Yesh Atid’s Lapid and Jewish Home’s Bennett have formed an informal pact to enter a coalition or stay out as a bloc, based on their joint commitment to sweeping reforms in the ultra-Orthodox draft exemption. But Bennett has said he won’t join forces with Livni unless she drops her support for a two-state peace, her sole election goal, which his party opposes. Netanyahu is known to hope he can break the Lapid-Bennett pact and recruit Lapid together with the moderately dovish Shas, but Lapid has vowed not to sit with Shas unless it accepts the sweeping draft reform that Shas rejects. Compromise draft formulas have been floated that could conceivably bridge the Lapid-Shas gap, given enough concessions to both on other fronts, but while some Shas spokesmen have flirted with compromise, they’re widely seen as unlikely to break with the ultra-hardline Ashkenazi Haredi rabbis of United Torah Judaism, which rejects any draft of yeshiva students.

The third option, a coalition with Shas and the Labor Party, is also impossible at present. Labor leader Shelly Yachimovich has ruled out joining a Netanyahu-led coalition due to fundamental disagreements over social and economic policies.

As a last resort, Netanyahu could theoretically tear up his coalition agreement with Livni and bring in Lapid and Bennett together to form a fairly narrow coalition—62 seats between the three parties, plus the two seats of Shaul Mofaz’s rump Kadima—based on a platform of draft reform with no peace plank. However, Lapid has said he won’t join a coalition that doesn’t resume peace negotiations with the Palestinians. Alternatively, he could drop Livni and join forces with Bennett and Shas to form a hard-right coalition (presumably adding the 7-seat United Torah Judaism, which is even more rigidly opposed than Shas to a draft compromise). But Netanyahu is reluctant to form a hard-right coalition that he and his aides believe would alienate Washington and worsen Israel’s isolation from Europe. Besides, there’s that Bennett-Lapid pact to contend with.

How does Lapid square his commitment to Bennett with his commitment to peace negotiations? That’s the great mystery of Israeli politics right now. Given his enormous popularity, the remarkable skill he’s shown in assembling a diverse party list of talented newcomers and navigating the electoral process, everyone assumes he has something intelligible in mind. But no one has a clue what that might be.

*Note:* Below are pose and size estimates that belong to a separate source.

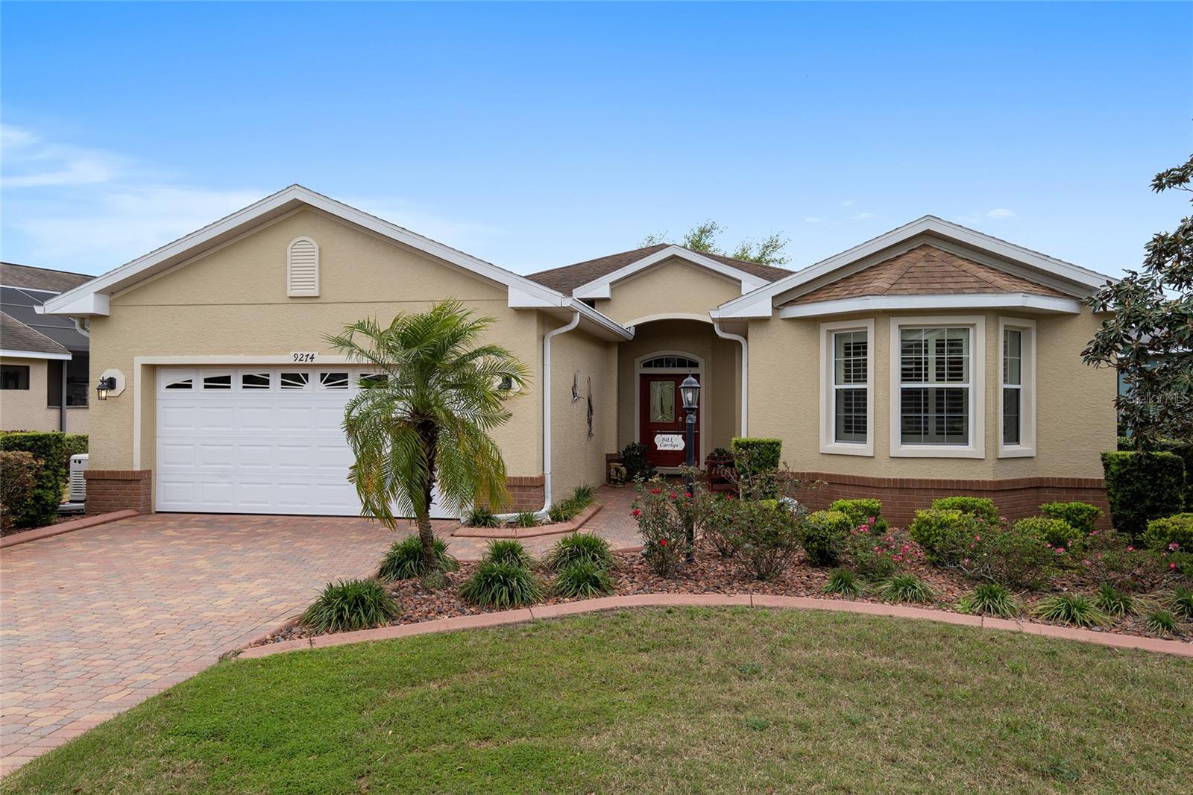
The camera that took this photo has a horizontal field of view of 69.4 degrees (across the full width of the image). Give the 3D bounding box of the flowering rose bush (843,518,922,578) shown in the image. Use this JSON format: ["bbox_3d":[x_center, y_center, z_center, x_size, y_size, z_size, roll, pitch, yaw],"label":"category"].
[{"bbox_3d":[2.683,1.389,8.088,0.700,0.503,0.700,0,0,0],"label":"flowering rose bush"}]

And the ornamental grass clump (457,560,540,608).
[{"bbox_3d":[-0.776,1.470,6.925,0.660,0.319,0.660,0,0,0],"label":"ornamental grass clump"}]

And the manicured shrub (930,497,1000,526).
[{"bbox_3d":[4.450,1.462,10.400,0.800,0.460,0.720,0,0,9],"label":"manicured shrub"}]

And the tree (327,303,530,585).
[{"bbox_3d":[-1.573,0.366,8.100,1.800,2.590,1.800,0,0,9],"label":"tree"}]

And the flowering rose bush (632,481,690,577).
[{"bbox_3d":[0.595,1.198,7.975,0.544,0.845,0.544,0,0,0],"label":"flowering rose bush"}]

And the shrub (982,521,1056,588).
[{"bbox_3d":[3.756,1.372,7.662,0.655,0.541,0.655,0,0,0],"label":"shrub"}]

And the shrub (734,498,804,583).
[{"bbox_3d":[1.600,1.298,7.970,0.620,0.720,0.600,0,0,9],"label":"shrub"}]

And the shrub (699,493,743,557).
[{"bbox_3d":[1.359,1.346,9.200,0.500,0.640,0.500,0,0,9],"label":"shrub"}]

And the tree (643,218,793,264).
[{"bbox_3d":[5.243,-2.953,38.000,7.400,9.800,7.200,0,0,0],"label":"tree"}]

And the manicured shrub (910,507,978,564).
[{"bbox_3d":[3.607,1.421,8.950,0.700,0.520,0.660,0,0,9],"label":"manicured shrub"}]

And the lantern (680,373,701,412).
[{"bbox_3d":[0.946,-0.047,8.700,0.215,0.370,0.215,0,0,9],"label":"lantern"}]

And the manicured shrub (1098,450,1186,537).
[{"bbox_3d":[6.599,1.186,10.400,0.920,1.040,0.800,0,0,9],"label":"manicured shrub"}]

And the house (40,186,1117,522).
[{"bbox_3d":[0.955,-1.126,19.444,14.900,5.750,17.750,0,0,10],"label":"house"}]

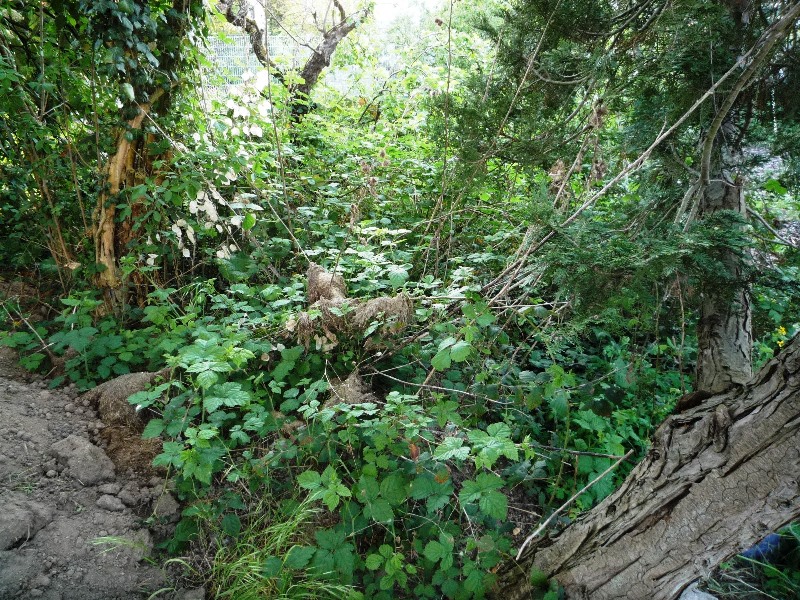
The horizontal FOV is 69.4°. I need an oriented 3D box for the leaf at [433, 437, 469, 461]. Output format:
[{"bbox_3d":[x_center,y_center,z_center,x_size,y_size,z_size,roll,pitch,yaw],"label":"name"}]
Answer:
[{"bbox_3d":[0.166,0.488,1.900,0.110,0.028,0.098,-21,40,-23],"label":"leaf"}]

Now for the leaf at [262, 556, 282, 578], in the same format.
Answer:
[{"bbox_3d":[-0.386,0.810,1.750,0.066,0.018,0.056,-23,51,-30],"label":"leaf"}]

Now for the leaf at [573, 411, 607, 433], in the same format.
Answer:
[{"bbox_3d":[0.771,0.494,2.350,0.125,0.030,0.115,26,47,38],"label":"leaf"}]

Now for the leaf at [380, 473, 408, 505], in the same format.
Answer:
[{"bbox_3d":[-0.016,0.555,1.700,0.075,0.022,0.098,23,59,14],"label":"leaf"}]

In an indication of the national mood, Haaretz published two contradictory opinion articles yesterday one by left-leaning columnist Ari Shavit urging Lapid to drop his draft-reform rigidity and join a peace coalition, the other by occasional contributor and political scientist Amiel Ungar, a settler on the faculty of Ariel College in the West Bank, urging politicians not to break their campaign promises—a thinly veiled call on Lapid to stay with Bennett.

The Panels poll shows Meretz rising to 7 seats from its current 6, Shas dropping to 9 (from 11), United Torah Judaism dropping to 6 (from 7), Kadima holding steady at 2, the three Arab-backed parties dropping to 9 (from 11) and the far-right, Kahanist-leaning Otzma le-Yisrael entering the Knesset with 3 seats.

It should be noted that election polls in Israel are notoriously imprecise, largely due to the numerous variables introduced by the large number of parties and the relatively small samples, typically 500 respondents.